Syrian regime sinks to new low

Submitted by Matthew on 4 August, 2011 - 12:23

The Syrian state under Bashar al-Assad used tank fire and heavy machine guns on Sunday 31 July as the army overran barricades erected by the citizens of Hama. 500,000 had marched in Hama on Friday 29 demanding “the regime must go!”

Shooting wildly, soldiers attacked mainly peaceful demonstrators who — amazingly, bravely — ran into the firing from the ramshackle barriers, demanding the tanks stop. The Syrian National Organisation for Human Rights estimates 142 people died on Sunday in Hama and three other Syrian towns.

It seems the regime wants to break the protests before the start of the month of Ramadan on 1 August. They fear that Syrians will use daily attendance at Mosques during Ramadan to step-up protests.

The demonstrations have been growing; on each Friday during July one million have marched.

Hama is a conservative Sunni town of 800,000 in the west of Syria. It was the site of a notorious massacre in February 1982 when Assad’s father, Hafez Assad, put down an Islamist rising, killing 20,000 people.

According to the campaigning organisation Avaaz, the regime has now butchered 1634 people during the four and a half months of the pro-democracy uprising. Avaaz claims a further 2918 people have disappeared. Thousands have been arrested and many tortured.

The regime says “armed gangs”, who have been “vandalising public and private property”, are responsible for the violence. In fact the violence is being orchestrated by the military and secret police, flanked by pro-regime, sectarian gangs called Shabiha (Ghosts). The press attaché at the US embassy in Damascus described the government’s version of events as, “completely delusional. They are making up fanciful stories that no one believes.”

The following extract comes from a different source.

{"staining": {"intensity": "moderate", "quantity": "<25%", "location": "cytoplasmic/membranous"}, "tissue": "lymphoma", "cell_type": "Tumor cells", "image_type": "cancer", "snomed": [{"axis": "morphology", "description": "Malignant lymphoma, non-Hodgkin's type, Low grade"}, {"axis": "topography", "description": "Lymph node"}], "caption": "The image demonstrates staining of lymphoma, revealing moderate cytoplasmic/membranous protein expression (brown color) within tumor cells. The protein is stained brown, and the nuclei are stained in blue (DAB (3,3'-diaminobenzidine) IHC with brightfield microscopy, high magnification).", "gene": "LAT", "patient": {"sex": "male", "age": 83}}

Without any sense of irony — given their own poisonous interventions in the affairs of Lebanon, Palestine and Israel — the Syrian state has complained about foreign interference in its internal affairs.

Although there have been no major splits in the government forces there have been regular, smaller-scale defections as troops refuse to fire, or switch sides. To overthrow the regime a significant rebellion in state forces must take place.

Although Western governments have condemned the crackdown in Syria, and imposed sanctions, there have been few protests from Arab states.

Scores of Syrians protested outside the Arab League office in central Cairo last week demanding the pan-Arab organisation oppose the state’s violence.

Slogans included: “We condemn Arab silence at what is taking place in Syria.”